Work to complete -
Only the lines from the start of the data through the one containing "Sortiment für alle" belong in your answer; return them exactly.

Given data -

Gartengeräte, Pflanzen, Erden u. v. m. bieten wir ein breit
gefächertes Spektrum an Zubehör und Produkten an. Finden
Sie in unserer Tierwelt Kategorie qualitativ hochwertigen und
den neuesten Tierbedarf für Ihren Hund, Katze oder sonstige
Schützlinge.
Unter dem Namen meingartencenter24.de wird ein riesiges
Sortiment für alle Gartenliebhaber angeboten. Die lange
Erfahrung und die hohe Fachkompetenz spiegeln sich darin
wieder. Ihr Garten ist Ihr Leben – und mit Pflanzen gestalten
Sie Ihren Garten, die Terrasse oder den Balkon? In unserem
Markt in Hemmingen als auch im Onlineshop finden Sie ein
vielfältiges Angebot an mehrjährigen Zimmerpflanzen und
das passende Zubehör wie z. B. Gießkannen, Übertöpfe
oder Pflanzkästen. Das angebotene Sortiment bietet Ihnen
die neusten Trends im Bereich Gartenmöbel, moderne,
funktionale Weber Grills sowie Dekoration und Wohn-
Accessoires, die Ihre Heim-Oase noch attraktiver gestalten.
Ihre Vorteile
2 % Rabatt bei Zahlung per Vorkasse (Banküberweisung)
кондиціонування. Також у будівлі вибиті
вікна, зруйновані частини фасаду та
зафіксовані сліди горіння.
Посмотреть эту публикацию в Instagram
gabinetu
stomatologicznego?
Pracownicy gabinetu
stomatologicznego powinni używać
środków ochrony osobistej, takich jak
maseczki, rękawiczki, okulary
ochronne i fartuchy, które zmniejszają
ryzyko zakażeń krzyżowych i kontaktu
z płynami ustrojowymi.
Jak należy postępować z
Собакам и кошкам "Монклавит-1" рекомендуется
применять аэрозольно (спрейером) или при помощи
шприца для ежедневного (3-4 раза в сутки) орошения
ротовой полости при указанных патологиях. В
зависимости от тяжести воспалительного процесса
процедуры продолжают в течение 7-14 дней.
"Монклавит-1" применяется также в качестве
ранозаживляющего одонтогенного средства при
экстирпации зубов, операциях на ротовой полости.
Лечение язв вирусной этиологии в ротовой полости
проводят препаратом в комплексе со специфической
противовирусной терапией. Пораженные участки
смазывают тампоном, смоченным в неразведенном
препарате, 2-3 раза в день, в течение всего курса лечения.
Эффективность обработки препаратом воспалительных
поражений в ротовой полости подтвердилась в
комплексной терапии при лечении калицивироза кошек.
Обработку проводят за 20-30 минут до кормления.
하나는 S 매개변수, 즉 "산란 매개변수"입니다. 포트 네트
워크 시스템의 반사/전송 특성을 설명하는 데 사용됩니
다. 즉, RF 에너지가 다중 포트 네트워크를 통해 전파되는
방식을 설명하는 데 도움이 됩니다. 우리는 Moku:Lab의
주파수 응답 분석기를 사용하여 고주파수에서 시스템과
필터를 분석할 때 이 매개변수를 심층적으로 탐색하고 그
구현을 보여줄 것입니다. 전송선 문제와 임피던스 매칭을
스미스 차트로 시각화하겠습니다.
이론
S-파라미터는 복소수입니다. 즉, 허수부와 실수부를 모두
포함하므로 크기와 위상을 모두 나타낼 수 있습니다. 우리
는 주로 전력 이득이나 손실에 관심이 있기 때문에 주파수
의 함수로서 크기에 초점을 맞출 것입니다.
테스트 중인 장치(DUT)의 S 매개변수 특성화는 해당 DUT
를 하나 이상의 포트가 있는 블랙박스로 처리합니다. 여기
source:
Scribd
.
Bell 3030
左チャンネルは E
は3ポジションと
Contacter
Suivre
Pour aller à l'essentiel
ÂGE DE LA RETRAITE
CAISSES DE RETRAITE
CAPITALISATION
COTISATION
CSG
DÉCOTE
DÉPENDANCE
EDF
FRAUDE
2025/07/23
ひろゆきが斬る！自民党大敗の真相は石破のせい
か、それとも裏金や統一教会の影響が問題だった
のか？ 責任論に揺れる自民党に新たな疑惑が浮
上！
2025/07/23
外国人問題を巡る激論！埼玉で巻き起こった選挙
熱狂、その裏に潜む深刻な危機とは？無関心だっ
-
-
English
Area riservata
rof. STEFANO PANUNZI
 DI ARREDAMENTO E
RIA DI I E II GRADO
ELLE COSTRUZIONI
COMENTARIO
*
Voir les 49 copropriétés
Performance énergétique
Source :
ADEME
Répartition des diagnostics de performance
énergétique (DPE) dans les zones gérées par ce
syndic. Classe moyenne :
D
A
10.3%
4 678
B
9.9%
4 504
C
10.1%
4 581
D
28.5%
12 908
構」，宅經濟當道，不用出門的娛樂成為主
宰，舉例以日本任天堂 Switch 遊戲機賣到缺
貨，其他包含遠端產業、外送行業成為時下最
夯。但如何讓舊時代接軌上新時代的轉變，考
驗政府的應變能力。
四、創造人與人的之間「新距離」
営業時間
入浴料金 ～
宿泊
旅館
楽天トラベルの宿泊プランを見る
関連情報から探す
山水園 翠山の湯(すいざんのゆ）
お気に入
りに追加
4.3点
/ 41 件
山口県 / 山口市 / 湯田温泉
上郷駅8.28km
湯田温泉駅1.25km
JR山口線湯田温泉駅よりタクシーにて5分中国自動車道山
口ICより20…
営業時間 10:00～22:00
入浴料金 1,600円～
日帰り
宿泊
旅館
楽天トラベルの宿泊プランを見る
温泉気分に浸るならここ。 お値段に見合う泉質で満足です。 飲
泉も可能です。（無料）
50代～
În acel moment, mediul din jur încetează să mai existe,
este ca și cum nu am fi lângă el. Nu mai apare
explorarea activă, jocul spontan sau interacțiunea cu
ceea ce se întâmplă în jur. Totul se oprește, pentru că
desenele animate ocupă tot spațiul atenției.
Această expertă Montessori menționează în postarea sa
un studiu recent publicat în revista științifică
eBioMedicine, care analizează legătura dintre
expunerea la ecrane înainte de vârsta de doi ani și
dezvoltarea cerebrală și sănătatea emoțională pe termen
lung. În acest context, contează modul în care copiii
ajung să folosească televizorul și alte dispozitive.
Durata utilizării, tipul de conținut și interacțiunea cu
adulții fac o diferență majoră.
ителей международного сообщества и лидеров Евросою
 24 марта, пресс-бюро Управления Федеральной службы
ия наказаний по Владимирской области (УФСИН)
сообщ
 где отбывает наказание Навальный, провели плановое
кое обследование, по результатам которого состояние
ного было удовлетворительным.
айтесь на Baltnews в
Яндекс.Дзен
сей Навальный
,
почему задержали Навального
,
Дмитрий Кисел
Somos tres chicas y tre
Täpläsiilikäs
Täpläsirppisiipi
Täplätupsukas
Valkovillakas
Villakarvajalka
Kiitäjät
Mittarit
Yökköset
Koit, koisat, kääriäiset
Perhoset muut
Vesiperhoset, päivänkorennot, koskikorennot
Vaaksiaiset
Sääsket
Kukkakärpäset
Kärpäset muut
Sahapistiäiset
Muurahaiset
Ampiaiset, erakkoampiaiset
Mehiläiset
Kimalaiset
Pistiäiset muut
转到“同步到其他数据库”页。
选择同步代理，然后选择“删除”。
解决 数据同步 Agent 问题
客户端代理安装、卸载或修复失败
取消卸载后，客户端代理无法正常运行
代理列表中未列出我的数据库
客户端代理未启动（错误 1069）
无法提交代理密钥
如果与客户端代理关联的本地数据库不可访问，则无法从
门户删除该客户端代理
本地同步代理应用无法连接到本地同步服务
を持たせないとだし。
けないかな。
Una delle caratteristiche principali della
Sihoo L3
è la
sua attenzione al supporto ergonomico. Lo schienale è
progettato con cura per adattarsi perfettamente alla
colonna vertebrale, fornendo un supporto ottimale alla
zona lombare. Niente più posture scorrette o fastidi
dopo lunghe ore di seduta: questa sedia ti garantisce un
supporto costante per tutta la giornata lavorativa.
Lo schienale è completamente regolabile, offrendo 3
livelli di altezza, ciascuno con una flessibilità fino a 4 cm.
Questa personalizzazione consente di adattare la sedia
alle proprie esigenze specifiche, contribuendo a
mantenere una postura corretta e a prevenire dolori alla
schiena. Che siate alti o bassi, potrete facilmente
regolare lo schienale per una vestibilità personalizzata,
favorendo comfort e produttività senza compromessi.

Answer space -
Gartengeräte, Pflanzen, Erden u. v. m. bieten wir ein breit
gefächertes Spektrum an Zubehör und Produkten an. Finden
Sie in unserer Tierwelt Kategorie qualitativ hochwertigen und
den neuesten Tierbedarf für Ihren Hund, Katze oder sonstige
Schützlinge.
Unter dem Namen meingartencenter24.de wird ein riesiges
Sortiment für alle Gartenliebhaber angeboten. Die lange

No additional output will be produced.